▶ [REQUIRED ACTION]: Write out each record exactly and skip every image.

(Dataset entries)
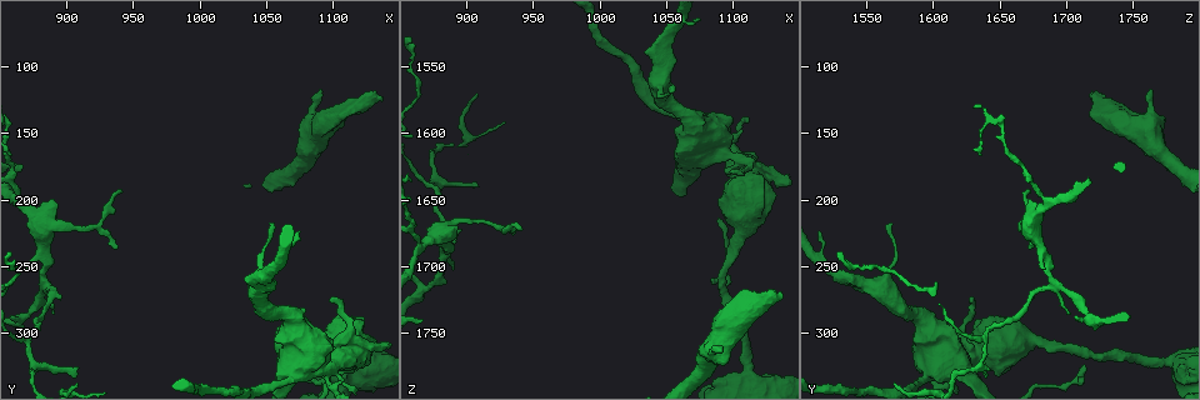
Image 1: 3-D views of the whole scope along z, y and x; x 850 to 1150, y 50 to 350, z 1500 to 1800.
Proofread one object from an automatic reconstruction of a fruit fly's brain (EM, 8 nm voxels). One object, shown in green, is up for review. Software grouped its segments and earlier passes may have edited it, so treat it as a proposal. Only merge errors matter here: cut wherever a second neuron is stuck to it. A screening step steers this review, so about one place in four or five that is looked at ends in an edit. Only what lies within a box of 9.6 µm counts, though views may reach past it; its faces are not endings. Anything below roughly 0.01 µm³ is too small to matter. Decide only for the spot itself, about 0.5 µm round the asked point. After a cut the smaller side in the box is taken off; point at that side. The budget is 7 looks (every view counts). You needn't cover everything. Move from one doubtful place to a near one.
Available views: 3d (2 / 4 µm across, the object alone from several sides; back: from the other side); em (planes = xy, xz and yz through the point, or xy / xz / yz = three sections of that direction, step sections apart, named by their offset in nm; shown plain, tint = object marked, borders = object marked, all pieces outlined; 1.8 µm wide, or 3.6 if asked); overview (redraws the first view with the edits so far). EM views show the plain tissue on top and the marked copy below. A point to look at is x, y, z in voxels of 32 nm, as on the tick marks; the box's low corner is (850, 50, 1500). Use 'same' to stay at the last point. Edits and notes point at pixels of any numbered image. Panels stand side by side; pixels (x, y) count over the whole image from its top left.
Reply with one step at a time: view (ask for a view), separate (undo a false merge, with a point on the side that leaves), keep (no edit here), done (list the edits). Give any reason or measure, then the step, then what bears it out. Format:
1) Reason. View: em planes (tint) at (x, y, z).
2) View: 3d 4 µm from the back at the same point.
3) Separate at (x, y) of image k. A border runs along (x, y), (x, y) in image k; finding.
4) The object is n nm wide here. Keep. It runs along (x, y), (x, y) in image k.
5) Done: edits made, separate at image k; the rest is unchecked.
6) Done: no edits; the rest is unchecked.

Calibre changes. View: em 3.6 µm planes (tint) at (1110, 306, 1668).

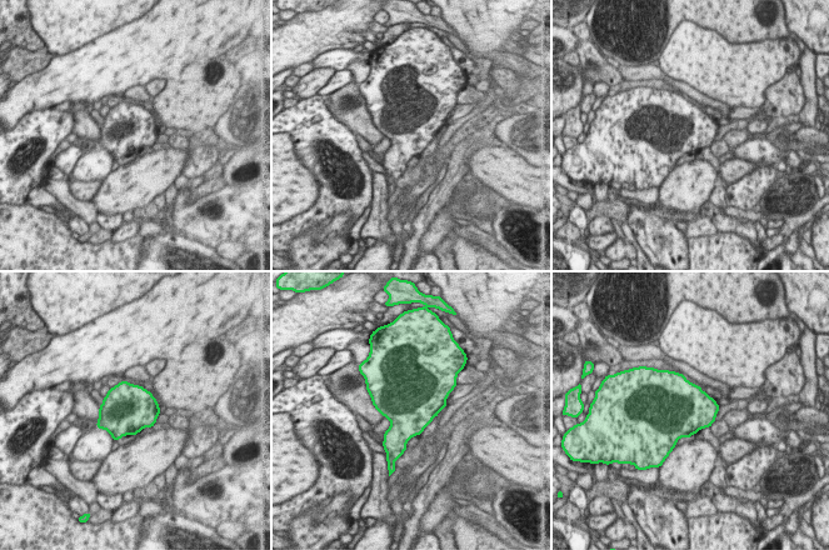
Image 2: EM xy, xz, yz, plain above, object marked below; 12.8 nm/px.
The object is 650 nm wide here. Keep. Continuous, no second neuron.

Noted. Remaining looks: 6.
View: 3d 4 µm at (884, 264, 1692).

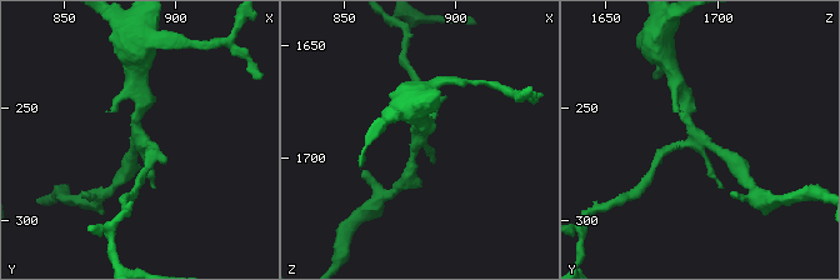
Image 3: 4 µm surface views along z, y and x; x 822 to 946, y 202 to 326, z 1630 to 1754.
Now the EM. View: em xz step 16 (tint) at (884, 263, 1690).

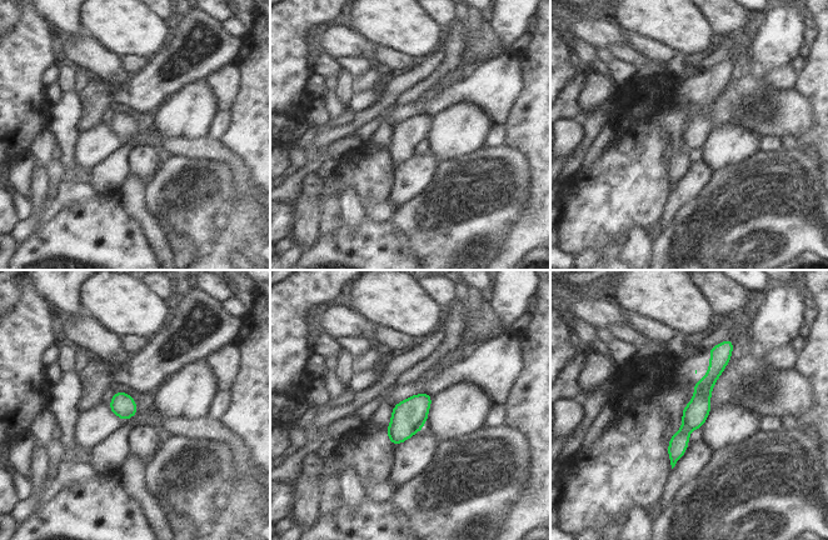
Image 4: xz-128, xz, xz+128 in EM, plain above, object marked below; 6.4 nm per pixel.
Cut it another way. View: em planes (tint) at the same point.

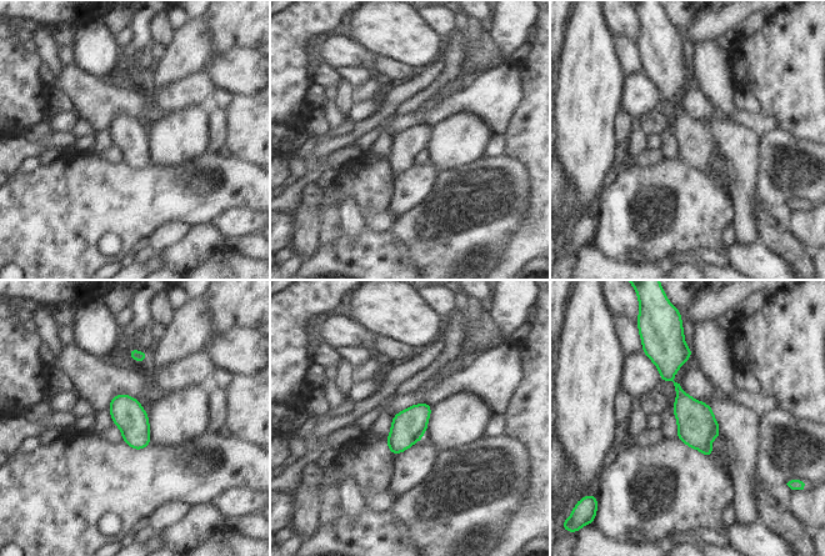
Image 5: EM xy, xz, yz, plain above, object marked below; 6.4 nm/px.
The object is 200 nm wide here. Keep. All the same neuron.

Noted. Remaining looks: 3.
View: 3d 4 µm at (1112, 322, 1784).

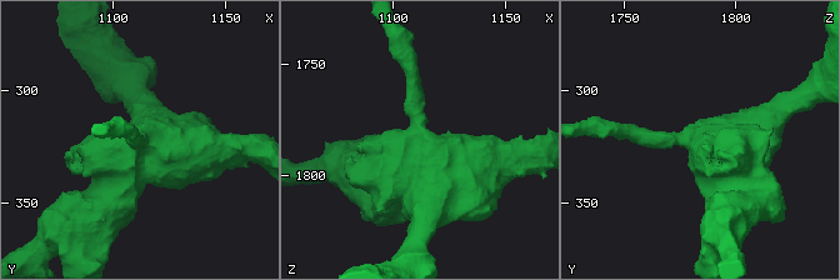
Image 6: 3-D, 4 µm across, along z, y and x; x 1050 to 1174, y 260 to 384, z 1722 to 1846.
View: em 3.6 µm planes (borders) at (1110, 323, 1782).

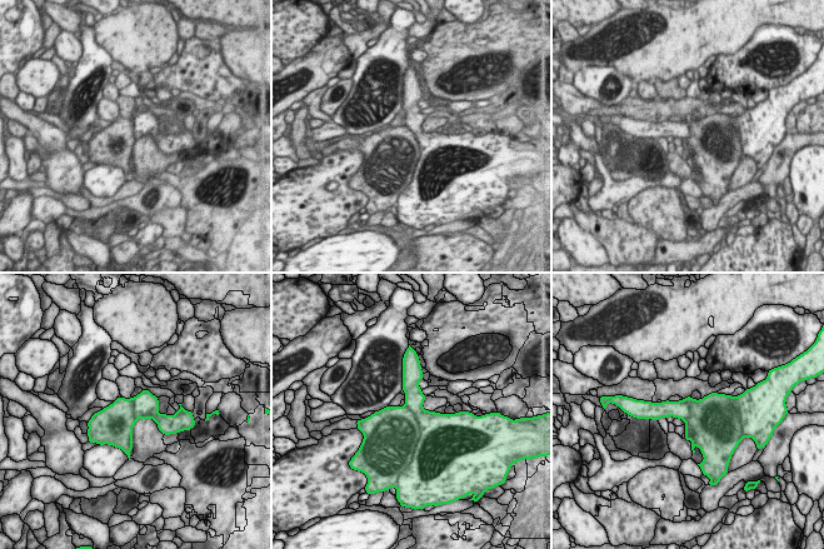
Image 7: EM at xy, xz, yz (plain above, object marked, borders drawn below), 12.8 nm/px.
The object is 400 nm wide here. Separate at (437, 430) of image 7. A border runs along (405, 405), (418, 424), (413, 455) in image 7; two neurons meet here.

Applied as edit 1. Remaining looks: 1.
Done: edits made, separate at image 7; the rest is unchecked.

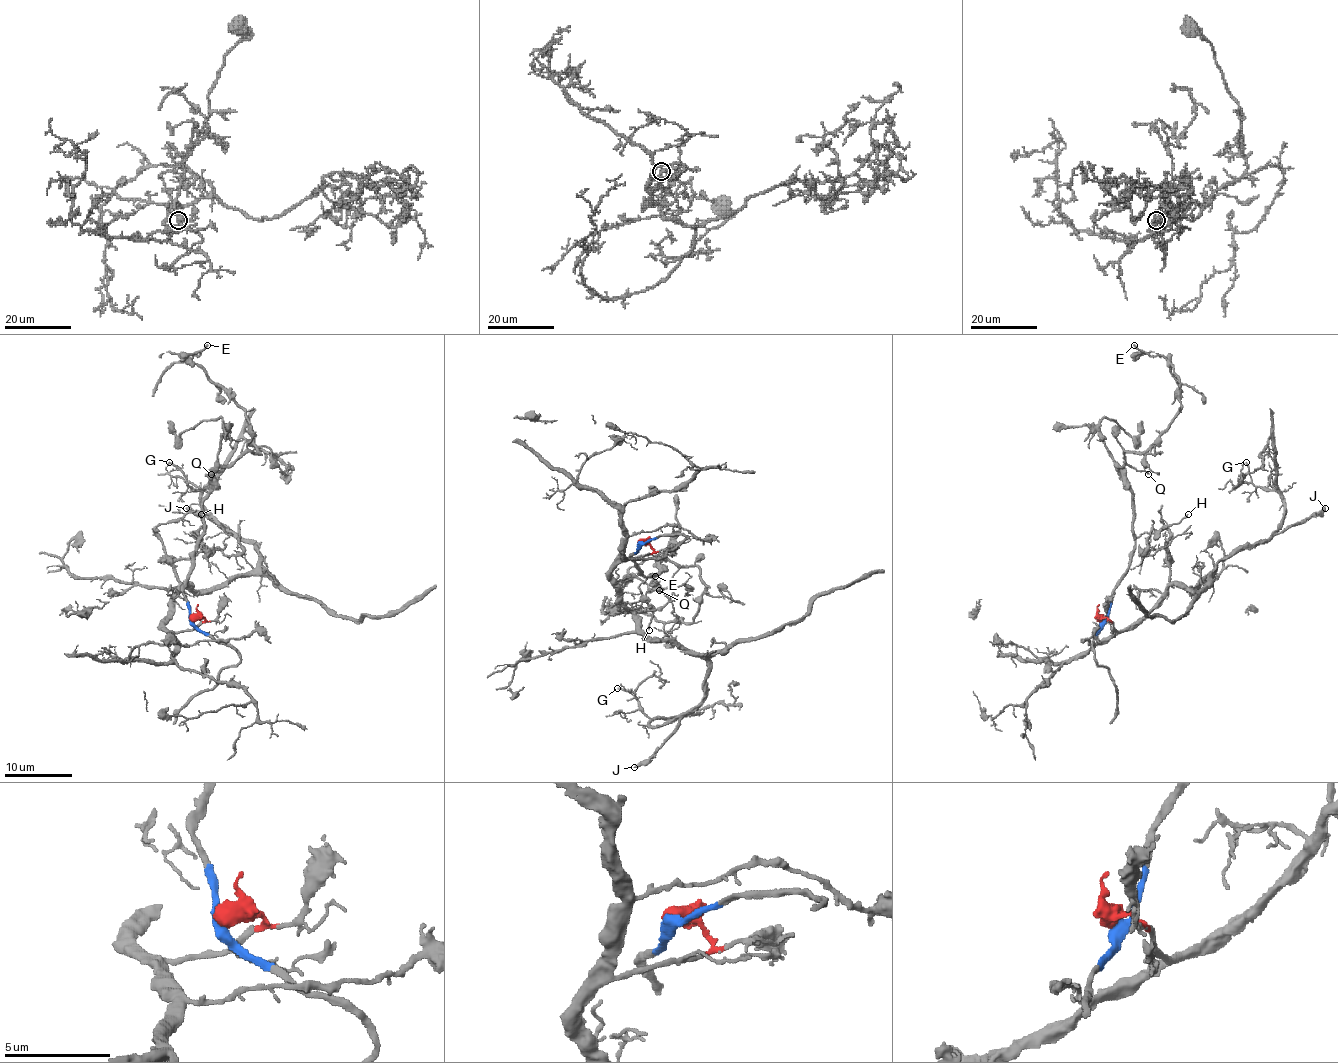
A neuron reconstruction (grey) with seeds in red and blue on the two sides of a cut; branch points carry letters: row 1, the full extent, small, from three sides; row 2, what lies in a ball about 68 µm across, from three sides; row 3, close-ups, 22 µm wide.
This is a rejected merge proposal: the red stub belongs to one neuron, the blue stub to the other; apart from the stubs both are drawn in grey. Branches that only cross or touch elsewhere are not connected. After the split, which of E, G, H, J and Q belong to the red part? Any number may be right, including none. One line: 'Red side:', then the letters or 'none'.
Red side: G, J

▶ [SOLUTION TO THIS TASK]:
Image 1: 3-D views of the whole scope along z, y and x; x 850 to 1150, y 50 to 350, z 1500 to 1800.
Proofread one object from an automatic reconstruction of a fruit fly's brain (EM, 8 nm voxels). One object, shown in green, is up for review. Software grouped its segments and earlier passes may have edited it, so treat it as a proposal. Only merge errors matter here: cut wherever a second neuron is stuck to it. A screening step steers this review, so about one place in four or five that is looked at ends in an edit. Only what lies within a box of 9.6 µm counts, though views may reach past it; its faces are not endings. Anything below roughly 0.01 µm³ is too small to matter. Decide only for the spot itself, about 0.5 µm round the asked point. After a cut the smaller side in the box is taken off; point at that side. The budget is 7 looks (every view counts). You needn't cover everything. Move from one doubtful place to a near one.
Available views: 3d (2 / 4 µm across, the object alone from several sides; back: from the other side); em (planes = xy, xz and yz through the point, or xy / xz / yz = three sections of that direction, step sections apart, named by their offset in nm; shown plain, tint = object marked, borders = object marked, all pieces outlined; 1.8 µm wide, or 3.6 if asked); overview (redraws the first view with the edits so far). EM views show the plain tissue on top and the marked copy below. A point to look at is x, y, z in voxels of 32 nm, as on the tick marks; the box's low corner is (850, 50, 1500). Use 'same' to stay at the last point. Edits and notes point at pixels of any numbered image. Panels stand side by side; pixels (x, y) count over the whole image from its top left.
Reply with one step at a time: view (ask for a view), separate (undo a false merge, with a point on the side that leaves), keep (no edit here), done (list the edits). Give any reason or measure, then the step, then what bears it out. Format:
1) Reason. View: em planes (tint) at (x, y, z).
2) View: 3d 4 µm from the back at the same point.
3) Separate at (x, y) of image k. A border runs along (x, y), (x, y) in image k; finding.
4) The object is n nm wide here. Keep. It runs along (x, y), (x, y) in image k.
5) Done: edits made, separate at image k; the rest is unchecked.
6) Done: no edits; the rest is unchecked.

Calibre changes. View: em 3.6 µm planes (tint) at (1110, 306, 1668).

Image 2: EM xy, xz, yz, plain above, object marked below; 12.8 nm/px.
The object is 650 nm wide here. Keep. Continuous, no second neuron.

Noted. Remaining looks: 6.
View: 3d 4 µm at (884, 264, 1692).

Image 3: 4 µm surface views along z, y and x; x 822 to 946, y 202 to 326, z 1630 to 1754.
Now the EM. View: em xz step 16 (tint) at (884, 263, 1690).

Image 4: xz-128, xz, xz+128 in EM, plain above, object marked below; 6.4 nm per pixel.
Cut it another way. View: em planes (tint) at the same point.

Image 5: EM xy, xz, yz, plain above, object marked below; 6.4 nm/px.
The object is 200 nm wide here. Keep. All the same neuron.

Noted. Remaining looks: 3.
View: 3d 4 µm at (1112, 322, 1784).

Image 6: 3-D, 4 µm across, along z, y and x; x 1050 to 1174, y 260 to 384, z 1722 to 1846.
View: em 3.6 µm planes (borders) at (1110, 323, 1782).

Image 7: EM at xy, xz, yz (plain above, object marked, borders drawn below), 12.8 nm/px.
The object is 400 nm wide here. Separate at (437, 430) of image 7. A border runs along (405, 405), (418, 424), (413, 455) in image 7; two neurons meet here.

Applied as edit 1. Remaining looks: 1.
Done: edits made, separate at image 7; the rest is unchecked.

A neuron reconstruction (grey) with seeds in red and blue on the two sides of a cut; branch points carry letters: row 1, the full extent, small, from three sides; row 2, what lies in a ball about 68 µm across, from three sides; row 3, close-ups, 22 µm wide.
This is a rejected merge proposal: the red stub belongs to one neuron, the blue stub to the other; apart from the stubs both are drawn in grey. Branches that only cross or touch elsewhere are not connected. After the split, which of E, G, H, J and Q belong to the red part? Any number may be right, including none. One line: 'Red side:', then the letters or 'none'.
Red side: G, J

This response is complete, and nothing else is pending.